Comparing clear text SSN to encrypted SSN RRS feed

  • Question

  • Suppose we have a table with 50,000 encrypted social security numbers. Suppose someone calls in by phone and we want to use the last 4-digits of their SSN to verify their identity in our tables.

    One way we can do this is to de-crypt every encrypted SSN in our table and compare it to the called in value. I suspect this approach would be too slow to be practical. I read that one can also, when encrpyting the original SSN, create a hash on the last 4 digits, and store that as a column in the same table as the encrypted value.  (Then instead of decrypting the SSN one merely has to hash the called in SSN and compare it to the hash valuues stored in the table.) But I also read that hashes are subject to something called "statistical" attacks. and using them tends to undermine the security of the encrypted columns.

    Great.... so , in pracitce... what can I do to make the system as secure as possible?


    Tuesday, March 17, 2009 6:26 AM

All replies

  •   I wrote an article related to searching on encrypted data that may be useful: http://blogs.msdn.com/raulga/archive/2006/03/11/549754.aspx

      Regarding your particular scenario and the usage of the last 4 digits of the SSN. Using a hash of a subset of the data to create “buckets” in such a way that you can limit the search (or in this case, to identify if the user knows the 4 digits) is a relatively common, but you have to consider that you may be giving away the information for defining the buckets information (especially in a very well defined domain such as “4 last digits” of any number since it is trivial to create a rainbow table for all combination of 4 digits and find all users with the same last digits).

      My recommendation is to make a risk analysis and define against what threats you are trying to protect your particular assets, what is the functionality that you are trying to provide and what could be the mitigations for each threat that you identify (including auditing the access to the sensitive tables to detect misusage).

      I have an idea below that may be useful for your case, but please, take this as a simple brainstorming idea that I am sharing, but that I lack any detailed knowledge of your particular scenario or the factual risks/specific needs you may be facing and without any guarantee.

      Since what you are trying to verify is if the caller “knows” the four digits you may be able to handle the 4 digits as a “salted passwords” in such a way that every single user salted “4 digits” password value is completly different from one another.

     The idea is to have a randomly generated salt column (i.e. 16 bytes of cryptographic random data for every single user) that will be used to “salt” the passwords (in this case 4 digits) before hashing them.

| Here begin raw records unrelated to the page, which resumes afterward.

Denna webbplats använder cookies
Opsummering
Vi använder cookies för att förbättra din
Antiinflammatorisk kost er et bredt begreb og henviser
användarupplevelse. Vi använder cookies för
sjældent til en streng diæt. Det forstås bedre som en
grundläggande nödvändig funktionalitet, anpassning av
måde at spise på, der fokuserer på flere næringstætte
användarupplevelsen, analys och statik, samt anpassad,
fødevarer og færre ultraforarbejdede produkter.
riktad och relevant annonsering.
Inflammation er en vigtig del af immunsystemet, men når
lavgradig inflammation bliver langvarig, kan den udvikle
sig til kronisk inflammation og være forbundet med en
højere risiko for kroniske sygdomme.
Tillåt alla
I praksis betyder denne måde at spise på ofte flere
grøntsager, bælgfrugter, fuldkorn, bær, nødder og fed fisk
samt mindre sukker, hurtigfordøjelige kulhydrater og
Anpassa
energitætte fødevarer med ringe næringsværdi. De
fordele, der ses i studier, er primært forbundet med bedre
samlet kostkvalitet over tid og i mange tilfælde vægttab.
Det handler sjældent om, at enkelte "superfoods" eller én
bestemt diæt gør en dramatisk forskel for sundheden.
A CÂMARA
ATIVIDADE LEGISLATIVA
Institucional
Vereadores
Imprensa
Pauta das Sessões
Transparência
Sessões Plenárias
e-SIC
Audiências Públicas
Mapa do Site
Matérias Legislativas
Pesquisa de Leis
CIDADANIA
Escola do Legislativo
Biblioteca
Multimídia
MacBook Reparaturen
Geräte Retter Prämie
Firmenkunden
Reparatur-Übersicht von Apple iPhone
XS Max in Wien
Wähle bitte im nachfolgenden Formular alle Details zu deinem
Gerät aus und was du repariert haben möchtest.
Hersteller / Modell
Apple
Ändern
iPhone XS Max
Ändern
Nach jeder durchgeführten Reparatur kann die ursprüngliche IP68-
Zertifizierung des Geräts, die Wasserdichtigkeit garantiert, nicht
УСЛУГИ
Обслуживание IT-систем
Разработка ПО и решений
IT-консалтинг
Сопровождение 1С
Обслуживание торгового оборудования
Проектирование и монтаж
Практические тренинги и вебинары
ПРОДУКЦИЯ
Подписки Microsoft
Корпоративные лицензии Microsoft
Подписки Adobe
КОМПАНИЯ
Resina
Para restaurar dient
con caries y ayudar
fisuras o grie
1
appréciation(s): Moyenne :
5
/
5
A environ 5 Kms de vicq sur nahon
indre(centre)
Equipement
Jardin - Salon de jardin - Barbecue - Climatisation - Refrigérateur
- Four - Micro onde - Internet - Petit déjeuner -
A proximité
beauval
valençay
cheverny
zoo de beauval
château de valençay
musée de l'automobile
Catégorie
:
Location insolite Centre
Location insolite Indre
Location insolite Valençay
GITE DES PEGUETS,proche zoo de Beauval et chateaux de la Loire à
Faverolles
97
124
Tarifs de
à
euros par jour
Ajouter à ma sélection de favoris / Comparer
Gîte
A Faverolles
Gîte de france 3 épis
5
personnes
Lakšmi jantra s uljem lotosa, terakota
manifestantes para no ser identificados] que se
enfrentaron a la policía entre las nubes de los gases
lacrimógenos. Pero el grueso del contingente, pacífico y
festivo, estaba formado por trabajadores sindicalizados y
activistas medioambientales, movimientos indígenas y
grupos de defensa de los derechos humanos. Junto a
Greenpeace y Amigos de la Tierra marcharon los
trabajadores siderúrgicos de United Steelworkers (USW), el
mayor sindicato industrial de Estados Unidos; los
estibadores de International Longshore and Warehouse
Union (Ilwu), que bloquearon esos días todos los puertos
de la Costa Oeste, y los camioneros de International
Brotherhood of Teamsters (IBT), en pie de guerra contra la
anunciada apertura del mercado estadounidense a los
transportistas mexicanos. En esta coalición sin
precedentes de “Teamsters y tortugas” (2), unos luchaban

Please notice that the salted-hash column and the salt column itself should also be considered sensitive as it would be trivial for somebody with access to both columns to try all possible combinations and crack the 4 digits (going back to the slated-password analogy, the adversary knows that all passwords are extremely weak: 4 digits), but the entropy of the salt may provide enough mitigation against statistical analysis.

      I hope this information helps.

      -Raul Garcia
       SQL Server Engine

    This posting is provided "AS IS" with no warranties, and confers no rights.
    Tuesday, March 17, 2009 10:08 PM
  • Raul,

    Can you suggest a good "intro" guide to learn the language of encryption? For example, in your reply you used the terms  “buckets”, "rainbow tables",  and "Salted password". I don't know what those terms mean.


    Wednesday, March 18, 2009 8:55 PM